As the issue of mental health continues to gain more traction within the area of Family Law, at a practical level, and without holding the necessary expert qualifications required to properly identify and diagnose mental health conditions, at what point does a practitioner (legal or otherwise) determine if a client has the capacity to provide appropriate instructions?

Family Law

Justice Power in PY v RJS & Others outlines the general legal test for capacity as follows:

  • Generally, a person is not shown to be incapable of managing his or her own affairs unless it can be shown otherwise. That is, a person is presumed to have legal capacity unless the following characteristics can be observed:
  • That he or she appears incapable of dealing, in a reasonably competent fashion, with the ordinary routine affairs of man and
  • That, by reason of that lack of competence, there is shown to be a real risk that either:
    • He or she may be disadvantaged in the conduct of such affairs or
    • That such monies or property which he or she may possess may be dissipated or lost.
  • It is not sufficient, merely to demonstrate that the person lacks the high level of ability needed to deal with complicated transactions or that the person does not deal with even simple routine transactions in the most efficient manner. That is, the person must understand the purpose of the transactions that they are carrying out in everyday life.

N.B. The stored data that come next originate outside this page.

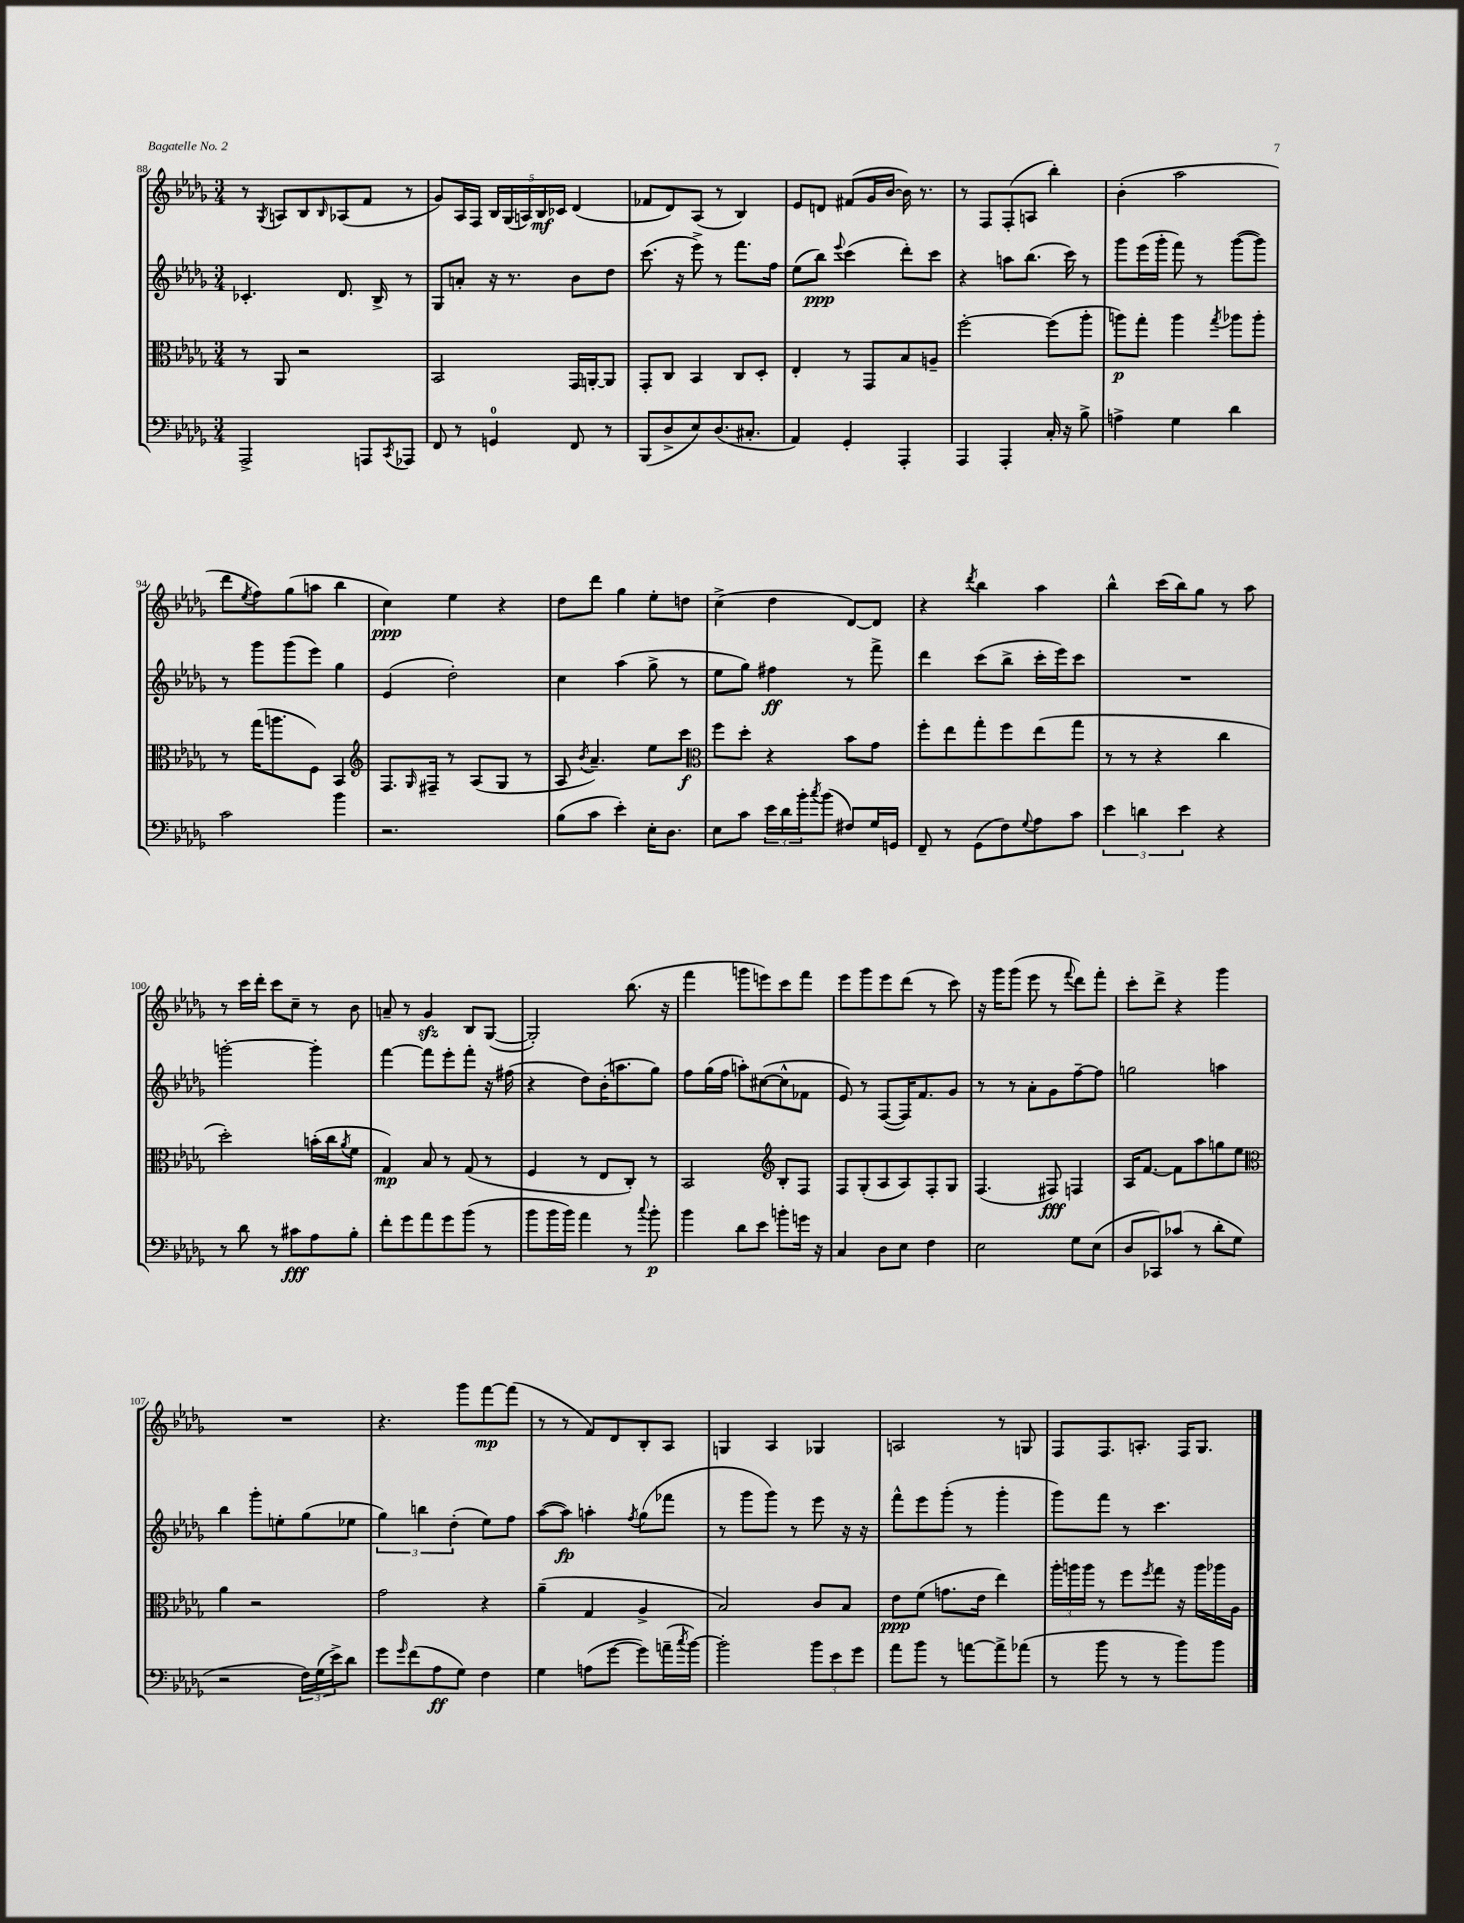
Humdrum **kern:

**kern	**dynam	**kern	**dynam	**kern	**dynam	**kern	**dynam
*part4	*part4	*part3	*part3	*part2	*part2	*part1	*part1
*staff4	*staff4	*staff3	*staff3	*staff2	*staff2	*staff1	*staff1
*clefF4	*	*clefC3	*	*clefG2	*	*clefG2	*
*k[b-e-a-d-g-]	*	*k[b-e-a-d-g-]	*	*k[b-e-a-d-g-]	*	*k[b-e-a-d-g-]	*
*M3/4	*	*M3/4	*	*M3/4	*	*M3/4	*
=88	=88	=88	=88	=88	=88	=88	=88
2AAA-^/	.	8r	.	4.c-X'/	.	8r	.
.	.	.	.	.	.	8qG-/	.
.	.	8AA-/	.	.	.	8An/L	.
.	.	2r	.	.	.	8B-/	.
.	.	.	.	.	.	16qqB-/	.
.	.	.	.	8.d-/	.	(8A-X/	.
8AAAn/L	.	.	.	.	.	8f/J	.
.	.	.	.	16B-^/	.	.	.
8qCC/	.	.	.	.	.	.	.
8AAA-X/J	.	.	.	8r	.	8r	.
=89	=89	=89	=89	=89	=89	=89	=89
8FF/	.	2BB-/	.	8G-/L	.	8g-/L)	.
8r	.	.	.	8an'/J	.	16A-/L	.
.	.	.	.	.	.	16F/JJ	.
4GGn/	.	.	.	16r	.	20B-/LL	.
.	.	.	.	.	.	(20G-/	.
.	.	.	.	8.r	.	.	.
.	.	.	.	.	.	20An/)	.
.	.	.	.	.	.	20B-/	mf
.	.	.	.	.	.	20c-X/JJ	.
8FF/	.	16GG-/LL	.	8b-\L	.	(4d-/	.
.	.	[16AAn'/J	.	.	.	.	.
8r	.	8AA/J]	.	8dd-\J	.	.	.
=90	=90	=90	=90	=90	=90	=90	=90
(8BBB-/L	.	8GG-'/L	.	(8.ccc\	.	8f-X/L	.
8D-^/	.	8C/J	.	.	.	8d-/)	.
.	.	.	.	16r	.	.	.
8E-/)	.	4BB-/	.	8eee-^\)	.	(8A-/J	.
(8.D-/	.	.	.	8r	.	8r	.
.	.	8C/L	.	8.fff\L	.	4B-/)	.
8.C#X'/J	.	.	.	.	.	.	.
.	.	8D-'/J	.	.	.	.	.
.	.	.	.	16ff\Jk	.	.	.
=91	=91	=91	=91	=91	=91	=91	=91
4AA-/)	.	4E-'/	.	(8ee-\L	.	8e-/L	.
.	.	.	.	8bb-\J)	ppp	8dn/J	.
.	.	.	.	8qqeee-/	.	.	.
4GG-'/	.	8r	.	(4ccc\	.	(8f#X/L	.
.	.	8GG-/L	.	.	.	16g-/L	.
.	.	.	.	.	.	[16b-/JJ	.
4AAA-'/	.	8B-/	.	8ddd-'\L)	.	16b-\])	.
.	.	.	.	.	.	8.r	.
.	.	8An~/J	.	8ccc\J	.	.	.
=92	=92	=92	=92	=92	=92	=92	=92
4AAA-/	.	[2ff'\	.	4r	.	8r	.
.	.	.	.	.	.	8F/L	.
4AAA-'/	.	.	.	8aan\L	.	(8F'/	.
.	.	.	.	(8.bb-\J	.	8An/J	.
16C'/	.	(8ff\L]	.	.	.	4bb-'\)	.
16r	.	.	.	16ccc\)	.	.	.
8B-^\	.	8aa-'\J	.	8r	.	.	.
=93	=93	=93	=93	=93	=93	=93	=93
4An^\	.	8aan\L)	p	8ggg-\L	.	(4b-'\	.
.	.	8gg-'\J	.	(16eee-\L	.	.	.
.	.	.	.	16ggg-'\JJ	.	.	.
4G-\	.	4aa\	.	8fff\)	.	2aa-\	.
.	.	.	.	8r	.	.	.
.	.	8qgg-/	.	.	.	.	.
4d-\	.	8aa-X\L	.	([8ggg-\L	.	.	.
.	.	8aa-'\J	.	8ggg-\J])	.	.	.
!!LO:LB:g=z
=94	=94	=94	=94	=94	=94	=94	=94
2c\	.	8r	.	8r	.	8ddd-\L	.
.	.	.	.	.	.	8qee-/	.
.	.	(16gg-\KL	.	8ggg-\L	.	8ff\)	.
.	.	8.aan\	.	.	.	.	.
.	.	.	.	(8ggg-\	.	(8gg-\	.
.	.	8F\J)	.	8eee-\J)	.	8aan\J	.
4b-\	.	4BB-/	.	4gg-\	.	4bb-\	.
=95	=95	=95	=95	=95	=95	=95	=95
*	*	*clefG2	*	*	*	*	*
2.r	.	8.F/L	.	(4e-/	.	4cc\)	ppp
.	.	16qqG-/	.	.	.	.	.
.	.	16F#X~/Jk	.	.	.	.	.
.	.	8r	.	2dd-'\)	.	4ee-\	.
.	.	(8A-/L	.	.	.	.	.
.	.	8G-/J	.	.	.	4r	.
.	.	8r	.	.	.	.	.
=96	=96	=96	=96	=96	=96	=96	=96
(8B-\L	.	8A-/	.	4cc\	.	8dd-\L	.
.	.	8qb-/	.	.	.	.	.
8c\J	.	4.a-~/)	.	.	.	8ddd-\J	.
4e-'\)	.	.	.	(4aa-\	.	4gg-\	.
16E-'\KL	.	8ee-\L	.	8gg-^\	.	8ee-'\L	.
8.D-\J	.	.	.	.	.	.	.
.	.	8ccc\J	f	8r	.	8ddn\J	.
=97	=97	=97	=97	=97	=97	=97	=97
*	*	*clefC3	*	*	*	*	*
8E-\L	.	8ff\L	.	8ee-\L	.	(4cc^\	.
8c\J	.	8dd-'\J	.	8gg-\J)	.	.	.
24e-\LL	.	4r	.	4ff#X\	ff	4dd-\	.
24d-\	.	.	.	.	.	.	.
24b-'\J	.	.	.	.	.	.	.
8qcc/	.	.	.	.	.	.	.
(8b-\J	.	.	.	.	.	.	.
8F#X/L)	.	8b-\L	.	8r	.	[8d-/L)	.
16G-/L	.	8g-\J	.	8fff^\	.	8d-/J]	.
16GGn/JJ	.	.	.	.	.	.	.
=98	=98	=98	=98	=98	=98	=98	=98
8FF~/	.	8ff'\L	.	4ddd-\	.	4r	.
8r	.	8ee-\	.	.	.	.	.
.	.	.	.	.	.	8qddd-/	.
(8GG-\L	.	8gg-'\	.	(8ccc\L	.	4bb-\	.
8F\)	.	8ff\	.	8bb-^\J	.	.	.
8qqG-/	.	.	.	.	.	.	.
8A-\	.	(8ee-\	.	16ccc'\LL	.	4aa-\	.
.	.	.	.	16eee-\J)	.	.	.
8c\J	.	8gg-\J	.	8ccc\J	.	.	.
=99	=99	=99	=99	=99	=99	=99	=99
6e-\	.	8r	.	2.r	.	4bb-^^\	.
.	.	8r	.	.	.	.	.
6dn\	.	.	.	.	.	.	.
.	.	4r	.	.	.	(16ccc\LL	.
.	.	.	.	.	.	16bb-\J)	.
6e-\	.	.	.	.	.	.	.
.	.	.	.	.	.	8gg-\J	.
4r	.	4cc\	.	.	.	8r	.
.	.	.	.	.	.	8aa-\	.
!!LO:LB:g=z
=100	=100	=100	=100	=100	=100	=100	=100
8r	.	2dd-'\)	.	[2gggn'\	.	8r	.
8d-\	.	.	.	.	.	16ccc\LL	.
.	.	.	.	.	.	16ddd-'\JJ	.
8r	.	.	.	.	.	8ccc\L	.
8c#X\L	fff	.	.	.	.	8cc~\J	.
8A-\	.	(16bn'\LL	.	4ggg'\]	.	8r	.
.	.	16cc\J	.	.	.	.	.
.	.	8qa-/	.	.	.	.	.
8B-'\J	.	8f\J	.	.	.	8b-\	.
=101	=101	=101	=101	=101	=101	=101	=101
8f'\L	.	4G-/)	mp	[4fff\	.	8an~/	.
8g-\	.	.	.	.	.	8r	.
8a-\	.	8B-/	.	8fff\L]	.	4g-zz/	.
8g-\	.	8r	.	8eee-'\	.	.	.
(8b-\J	.	(8G-/	.	8fff'\J	.	8B-/L	.
8r	.	8r	.	16r	.	([8G-/J	.
.	.	.	.	(16ff#X\	.	.	.
=102	=102	=102	=102	=102	=102	=102	=102
8b-\L	.	4F/	.	4r	.	2G-'/])	.
16b-\L	.	.	.	.	.	.	.
16b-\JJ)	.	.	.	.	.	.	.
4a-\	.	8r	.	8dd-\L)	.	.	.
.	.	8E-/L	.	(16b-'\K	.	.	.
.	.	.	.	8.aan\	.	.	.
8r	.	8C'/J)	.	.	.	(8.bb-\	.
8qqcc/	.	.	.	.	.	.	.
8b-'\	p	8r	.	8gg-\J)	.	.	.
.	.	.	.	.	.	16r	.
=103	=103	=103	=103	=103	=103	=103	=103
4b-\	.	2BB-/	.	8ff\L	.	4fff\	.
.	.	.	.	(16gg-\L	.	.	.
.	.	.	.	16ff\JJ	.	.	.
8d-\L	.	.	.	8aan'\L)	.	8gggn\L	.
8e-\J	.	.	.	([8cc#X\	.	8eeen\)	.
*	*	*clefG2	*	*	*	*	*
8bn'\L	.	8B-'/L	.	8cc#^^\]	.	8ccc\	.
16gn\Jk	.	8F/J	.	8f-X\J	.	8fff\J	.
16r	.	.	.	.	.	.	.
=104	=104	=104	=104	=104	=104	=104	=104
4C/	.	8F/L	.	8e-/)	.	8eee-\L	.
.	.	(8G-'/	.	8r	.	8ggg-\	.
8D-\L	.	8A-/	.	([8F/L	.	8eee-\	.
8E-\J	.	8A-/)	.	16F/K])	.	(8ddd-\J	.
.	.	.	.	8.f/	.	.	.
4F\	.	8F'/	.	.	.	8r	.
.	.	8G-/J	.	8g-/J	.	8ccc\)	.
=105	=105	=105	=105	=105	=105	=105	=105
2E-\	.	(4.F/	.	8r	.	16r	.
.	.	.	.	.	.	16ggg-\KL	.
.	.	.	.	8r	.	(8ggg-\J	.
.	.	.	.	8a-'\L	.	8eee-\	.
.	.	8F#X/)	fff	8g-\	.	8r	.
.	.	.	.	.	.	8qqfff/	.
8G-\L	.	4Fn/	.	[8ff~\	.	8ddd-\L)	.
(8E-\J	.	.	.	8ff\J]	.	8fff'\J	.
=106	=106	=106	=106	=106	=106	=106	=106
8D-/L	.	16A-/KL	.	2ggn\	.	8ccc'\L	.
.	.	[8.f/J	.	.	.	.	.
8CC-X/)	.	.	.	.	.	8ddd-^\J	.
(8c-X/J	.	8f\L]	.	.	.	4r	.
8r	.	8aa-\	.	.	.	.	.
8d-'\L	.	8ggn\	.	4aan\	.	4ggg-\	.
8G-\J	.	8ee-\J	.	.	.	.	.
!!LO:LB:g=z
=107	=107	=107	=107	=107	=107	=107	=107
*	*	*clefC3	*	*	*	*	*
2r	.	4a-\	.	4bb-\	.	2.r	.
.	.	2r	.	8ggg-'\L	.	.	.
.	.	.	.	8een'\	.	.	.
24F\LL)	.	.	.	(8gg-\	.	.	.
(24G-\	.	.	.	.	.	.	.
24e-^\J)	.	.	.	.	.	.	.
8d-\J	.	.	.	8ee-X\J	.	.	.
=108	=108	=108	=108	=108	=108	=108	=108
8g-\L	.	2g-\	.	6gg-\)	.	4.r	.
16qqg-/	.	.	.	.	.	.	.
(8f\	.	.	.	.	.	.	.
.	.	.	.	6bbn\	.	.	.
8A-\	ff	.	.	.	.	.	.
.	.	.	.	(6dd-'\	.	.	.
8G-\J)	.	.	.	.	.	8ggg-\L	.
4F\	.	4r	.	8ee-\L)	.	[8fff\	mp
.	.	.	.	8ff\J	.	(8fff\J]	.
=109	=109	=109	=109	=109	=109	=109	=109
4G-\	.	(4a-~\	.	([8aa-\L	.	8r	.
.	.	.	.	8aa-\J])	fp	8r	.
(8An\L	.	4G-/	.	4aan'\	.	8f/L)	.
[8g-\J	.	.	.	.	.	8d-/	.
.	.	.	.	8qff/	.	.	.
8g-\L])	.	4A-^/	.	(8gg-\L	.	8B-'/	.
(16an~\L	.	.	.	8fff-X\J	.	8A-/J	.
8qcc/	.	.	.	.	.	.	.
[16b-\JJ)	.	.	.	.	.	.	.
=110	=110	=110	=110	=110	=110	=110	=110
2b-'\]	.	2B-/)	.	8r	.	4Gn/	.
.	.	.	.	8ggg-\L	.	.	.
.	.	.	.	8ggg-\J)	.	4A-/	.
.	.	.	.	8r	.	.	.
12b-\L	.	8c/L	.	8eee-\	.	4G-X/	.
12e-\	.	.	.	.	.	.	.
.	.	8B-/J	.	16r	.	.	.
12g-\J	.	.	.	.	.	.	.
.	.	.	.	16r	.	.	.
=111	=111	=111	=111	=111	=111	=111	=111
8a-\L	.	8e-\L	ppp	8fff^^\L	.	2An/	.
8b-\J	.	(8f\J	.	8eee-\	.	.	.
8r	.	8.gn\L	.	(8ggg-'\J	.	.	.
[8an\L	.	.	.	8r	.	.	.
.	.	16e-\Jk	.	.	.	.	.
8a^\]	.	4ee-\)	.	4ggg-'\	.	8r	.
(8a-X\J	.	.	.	.	.	8Gn/	.
=112	=112	=112	=112	=112	=112	=112	=112
8r	.	24aa-'\LL	.	8ggg-\L)	.	8F/L	.
.	.	24aan\	.	.	.	.	.
.	.	24aa\JJ	.	.	.	.	.
8b-\	.	8r	.	8fff\J	.	8.F/	.
8r	.	8ff\L	.	8r	.	.	.
.	.	.	.	.	.	8.An'/J	.
.	.	8qff/	.	.	.	.	.
8r	.	8gg-\J	.	4.ccc\	.	.	.
8b-\L)	.	16r	.	.	.	16F/KL	.
.	.	16aa\LL	.	.	.	8.G-/J	.
8b-\J	.	16aa-X\	.	.	.	.	.
.	.	16A-\JJ	.	.	.	.	.
==	==	==	==	==	==	==	==
*-	*-	*-	*-	*-	*-	*-	*-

The “Client Capacity Sub-Committee” of the New South Wales Law Society has developed guidelines to assist practitioners concerned about the competency of their clients to give proper instructions. By way of summary, practitioners should be wary of the following:

  • Are you as the practitioner able to obtain proper instructions from your client after you have provided a brief summary/explanation of likely issues to them?
  • If your client has a diagnosable illness, is it likely to be a temporary or permanent impairment? If it is temporary or medication based, think about different ways in which you might obtain instructions (i.e. taking frequent breaks in conference, drawing diagrams).
  • If the issues needing clarification are minor and short-term, can a friend or relative assist the client with providing instructions that are in the client’s best interests?
  • Will the client consent to a formal assessment of capacity by a specialist professional?
  • Should you as the practitioner cease to act? If at any time the practitioner has become the substitute decision-maker, he or she should make immediate arrangements to have a substitute instruction giver appointed.

Subject to any specialist evaluation of the client’s legal capacity, or should it be the case the matter is already in Court, it may be appropriate to appoint a “Case Guardian”. This process involves filing an Application with the Court pursuant to rule 6.08 of the Family Law Rules 2004 together with an Affidavit in support containing the relevant evidence (i.e. short report from the client’s treating specialist regarding the client’s mental health and likely duration of any diagnosable condition).